November 30th, 2013 at 6:40 AM ^

dear Coco - you know that your statement (that "he, and everyone else, hates this team") is a false one, and perhaps a red herring used to build up to a snarky comment of your own (you know, for example, that not even Brian wants RichRod back). Nobody who feels passionately about the outcome of this game, even those who predict a landslide loss, hates this team. That is plain silly. We all root hard for the kids who play their hearts out each week.

If there is any "hatred", it is directed towards the coaching staff, who, despite good intentions, may not be up to the job of making UM a competitive football program in the modern era. The vitriol towards the coaches, and perhaps poor Al B., has been locked on high for some time (and yes, perhaps too high), as the offense has regressed to historically bad levels of performance.

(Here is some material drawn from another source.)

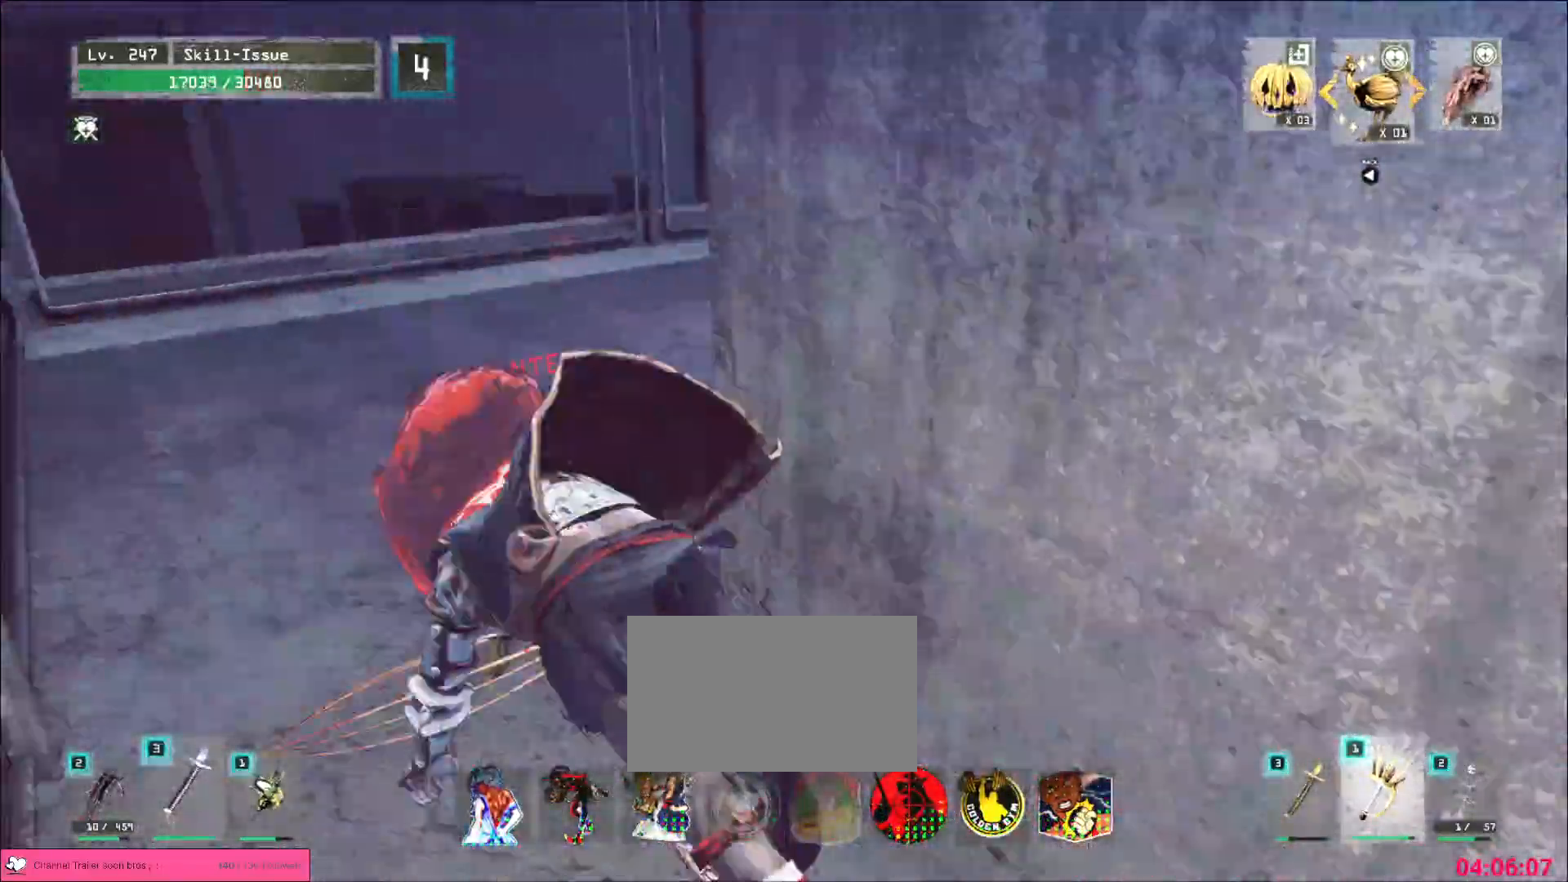
{"keys": ["w"], "mouse": []}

Perhaps you might be suggesting a more balanced view from these parts. The defense is clearly building towards something, looking good this year and perhaps heading towards very good next. The offense, well, it would be hard to say that; something is clearly wrong, and it seems like there is no easy fix. Some point to age and youth as a possible excuse; we can all hope that this is the case, but it seems increasingly hard to believe. We'd all feel better if the offense could somehow get back on track, and the future indeed would look fairly bright if such a turn did occur.

Finally, calling Brian "Drew Sharp" is just idiotic (no offense, but it is). Sharp doesn't spend hours poring over each game, trying to grade each player and thus better understand football. Sharp doesn't write with wit and humor. Sharp doesn't seem to even much like Michigan football. If you don't like what Brian is writing, please go elsewhere; we have a treasure here in mgoblog, and attacking the guy who makes the whole place work is about as dumb of a thing as I've seen on this site.

MGoGrendel

November 30th, 2013 at 9:30 AM ^

"Team X has a week defensive front... sub par cornerbacks... we should score a bunch".

Michigan's offense didn't run ramped and we bitched at Brian.

This review is realistic, especially given how the teams have produced on the field against the same competition.

I hope we don't get blown out and I think The Team will keep it close, but I fear this contest won't be pretty.

Thanks Brian for your great write ups. Go Blue!

Don

November 30th, 2013 at 9:49 AM ^

who appear to believe that predicting a Michigan loss is an attempt to prove something, or is indicative of self-loathing, or means a lack of desire to see Michigan win.

It's just an opinion based on a personal interpretation and analysis of the facts and evidence as we see it. That is all.

We don't believe that predictions influence the outcome of the game, either.